• _WHAT YOU WILL DO_
Your answer is the lines from the one that has "Tunisi, Tunisia" through the last line of the records below, retyped exactly and alone.

• _EXTRACTED MATERIAL_

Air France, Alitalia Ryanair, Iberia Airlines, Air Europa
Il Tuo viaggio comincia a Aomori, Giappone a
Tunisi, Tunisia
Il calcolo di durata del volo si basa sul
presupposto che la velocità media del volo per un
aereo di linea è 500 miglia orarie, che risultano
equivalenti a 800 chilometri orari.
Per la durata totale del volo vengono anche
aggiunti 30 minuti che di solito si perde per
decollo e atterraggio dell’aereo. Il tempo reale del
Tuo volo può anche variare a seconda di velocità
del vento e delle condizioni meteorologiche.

• _REPLY_
Tunisi, Tunisia
Il calcolo di durata del volo si basa sul
presupposto che la velocità media del volo per un
aereo di linea è 500 miglia orarie, che risultano
equivalenti a 800 chilometri orari.
Per la durata totale del volo vengono anche
aggiunti 30 minuti che di solito si perde per
decollo e atterraggio dell’aereo. Il tempo reale del
Tuo volo può anche variare a seconda di velocità
del vento e delle condizioni meteorologiche.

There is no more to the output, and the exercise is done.